§ TASK STATEMENT: Look through the material below and give the number of lines where the string "CROSS" occurs, with nothing added.

§ AVAILABLE DATA:
◆ ◆ ◆
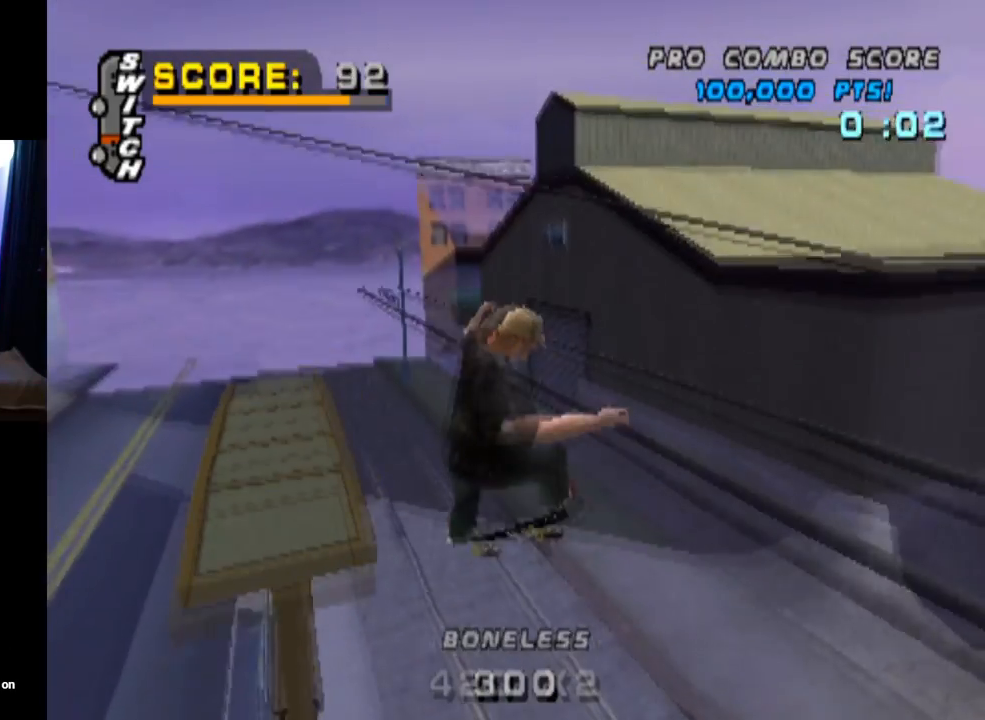
{"buttons": ["TRIANGLE", "R1", "DPAD_RIGHT"], "left_stick": "center", "right_stick": "center", "events": [[333, "DPAD_RIGHT", "down"], [450, "TRIANGLE", "down"]]}
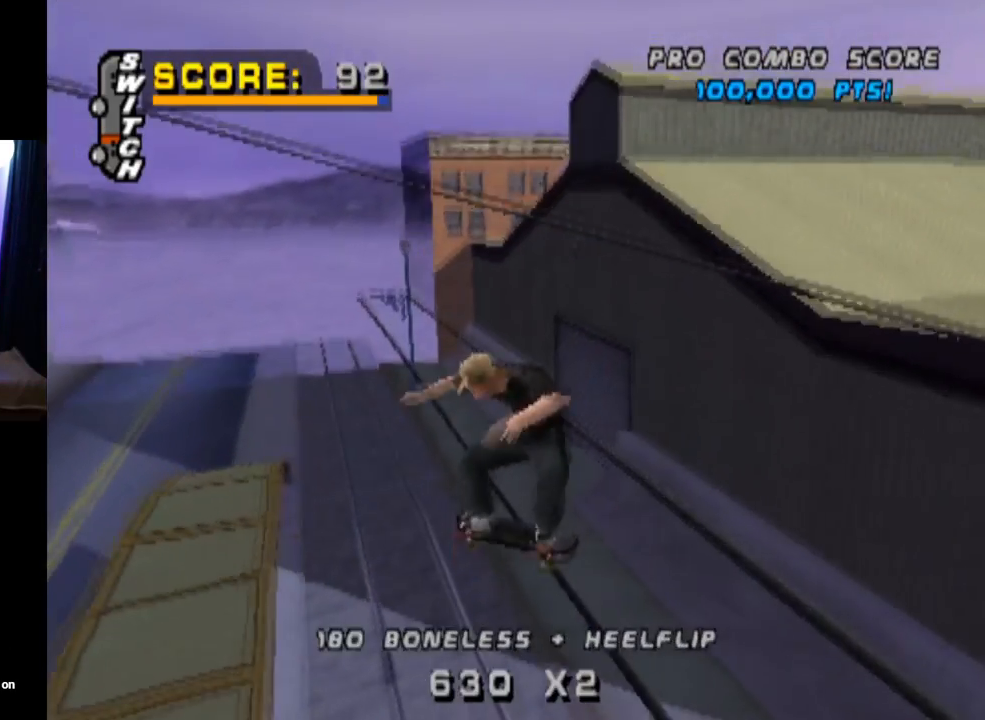
{"buttons": ["TRIANGLE", "R1"], "left_stick": "center", "right_stick": "center", "events": [[267, "DPAD_RIGHT", "up"], [384, "DPAD_LEFT", "down"], [484, "DPAD_LEFT", "up"]]}
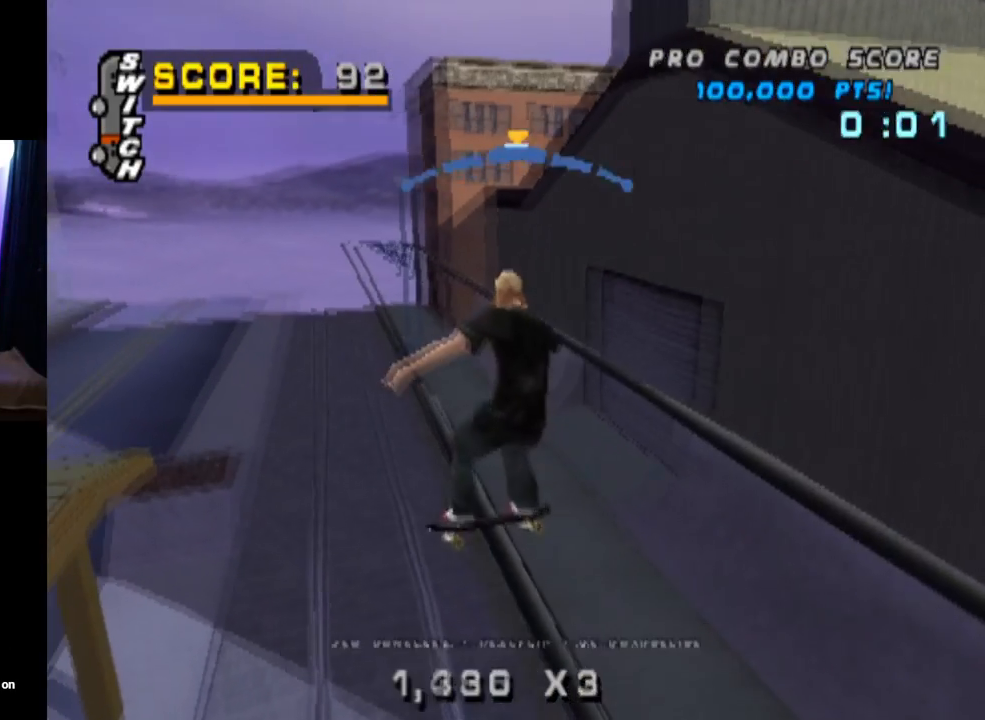
{"buttons": ["L1", "DPAD_UP"], "left_stick": "center", "right_stick": "center", "events": [[33, "DPAD_DOWN", "down"], [33, "DPAD_RIGHT", "down"], [50, "CROSS", "down"], [67, "R1", "up"], [67, "TRIANGLE", "up"], [117, "L1", "down"], [134, "SQUARE", "down"], [184, "CROSS", "up"], [350, "DPAD_DOWN", "up"], [367, "SQUARE", "up"], [384, "DPAD_RIGHT", "up"], [467, "DPAD_UP", "down"]]}
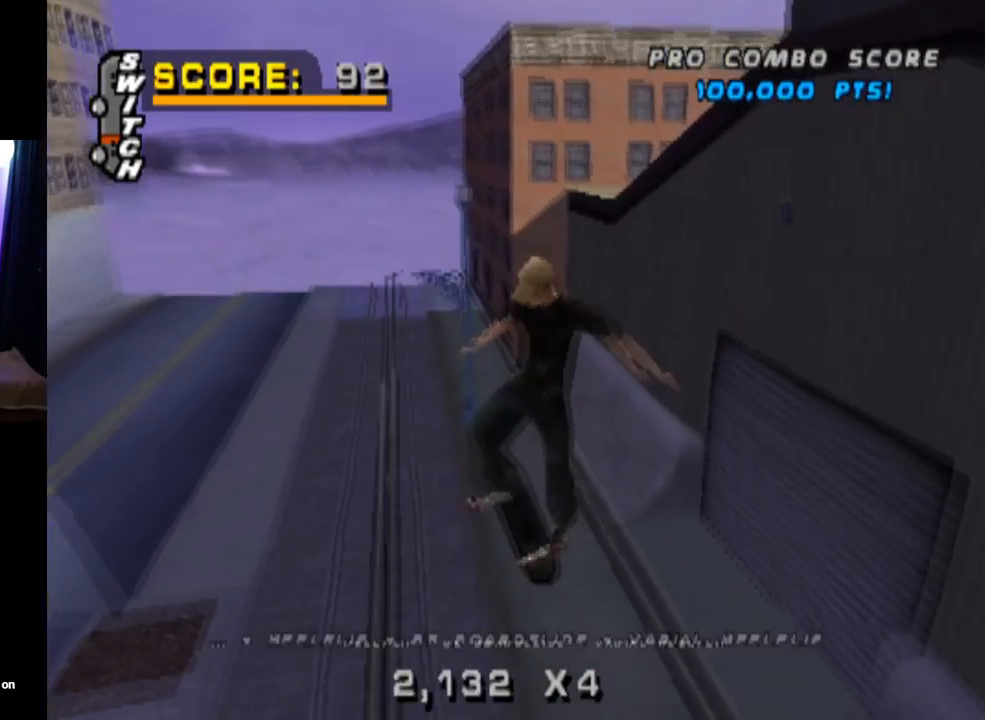
{"buttons": ["CROSS", "L1", "DPAD_DOWN", "DPAD_LEFT"], "left_stick": "center", "right_stick": "center", "events": [[50, "DPAD_UP", "up"], [83, "DPAD_UP", "down"], [166, "TRIANGLE", "down"], [300, "DPAD_UP", "up"], [333, "DPAD_LEFT", "down"], [350, "DPAD_DOWN", "down"], [433, "CROSS", "down"], [450, "TRIANGLE", "up"]]}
◆ ◆ ◆
§ EXERCISE SOLUTION: 2